Boston Red Sox and health reform
What made it work was an enormous social buy-in to the concept of universal coverage. The Massachusetts Health Connector, which implements the law, ran ads between the first and second inning of every Boston Red Sox game in the summer of 2007, a good year for the Red Sox.
The ad would say that you have to have health insurance. The ad would show a man with a broken arm and who said he was glad he had health insurance. And people went out and got it. No one came out afterwards and said stick it to the man, don’t get health insurance.
In the first year, the penalty for not having health insurance was just $200. But people went out and got it in record numbers.
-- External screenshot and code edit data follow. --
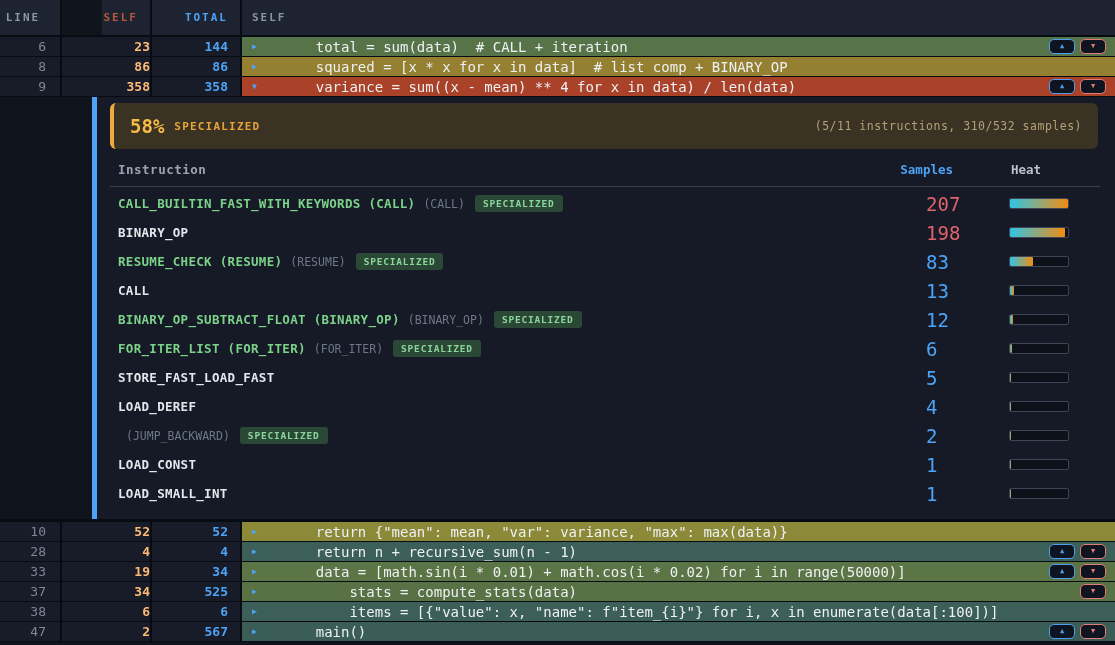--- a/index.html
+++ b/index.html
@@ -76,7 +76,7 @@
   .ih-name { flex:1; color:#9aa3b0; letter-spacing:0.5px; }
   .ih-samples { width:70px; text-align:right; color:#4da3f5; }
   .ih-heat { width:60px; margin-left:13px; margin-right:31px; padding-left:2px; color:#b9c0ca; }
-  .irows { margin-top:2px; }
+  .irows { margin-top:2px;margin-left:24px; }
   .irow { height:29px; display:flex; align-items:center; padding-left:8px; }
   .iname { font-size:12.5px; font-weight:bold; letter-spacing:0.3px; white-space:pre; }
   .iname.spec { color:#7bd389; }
In the first year, there was a new tax form that had to be filed, and 98 percent of tax filers got it right that first year. So health reform was popular, and it was implemented and socially accepted. That may not be true elsewhere.
What Massachusetts didn’t do
People in the media say health reform failed because Massachusetts has the most expensive health care in the country. We had the most expensive health care before health reform and after reform. It has nothing to do with health reform. That’s because health reform in Massachusetts wasn’t about cost control. It was only about coverage and fixing the broken non-group market.
But national health reform has to tackle the much more difficult subject of cost control. The Affordable Care Act tries to do so through a number of channels—through limiting open-ended tax breaks for employer-sponsored insurance; through changing the way providers are paid, moving from fee-for-service and how much they do to how healthy they make you; through comparative effectiveness research to understand what works and doesn’t in health care.
All these aspects are modest steps forward, but they are at least steps. We have been paralyzed at the federal level in trying to move forward on cost control.
How to separate the wheat from the chaff
It’s an incredible challenge to control costs because, first, we don’t actually know how to control costs in health care in America. A lot of what we do in health care is good for you and some of it is a waste, and we don’t know how to get rid of the waste without potentially putting at risk the things that are good for you. We have ideas, and we’re getting there, but we don’t know yet. So in that situation, you move forward slowly.
The second barrier is politics, which even if we knew how to control healthcare costs, the politicians wouldn’t let us. Witness the ‘death panels’ debate. So you move forward slowly and cautiously. If we let frustration that we’re not going fast enough on cost controls halt our progress, we would effectively be moving backwards.
On coverage, it’s critical that states show leadership, and some states have begun to do so to fix the broken non-group insurance markets. By setting up these competitive exchanges, you will get insurers to have to compete and show what they are offering, what their products mean, and let individuals shop for the product that best fits them.
So, this is not socialized takeover of health care. This is inducing and making more effective private health insurance competition where there wasn’t effective competition before.
Gruber said that the next step is for states, working with consumer groups, to educate, publicize and build acceptance among their residents so they can benefit from health reform and to demonstrate that universal coverage is a priority.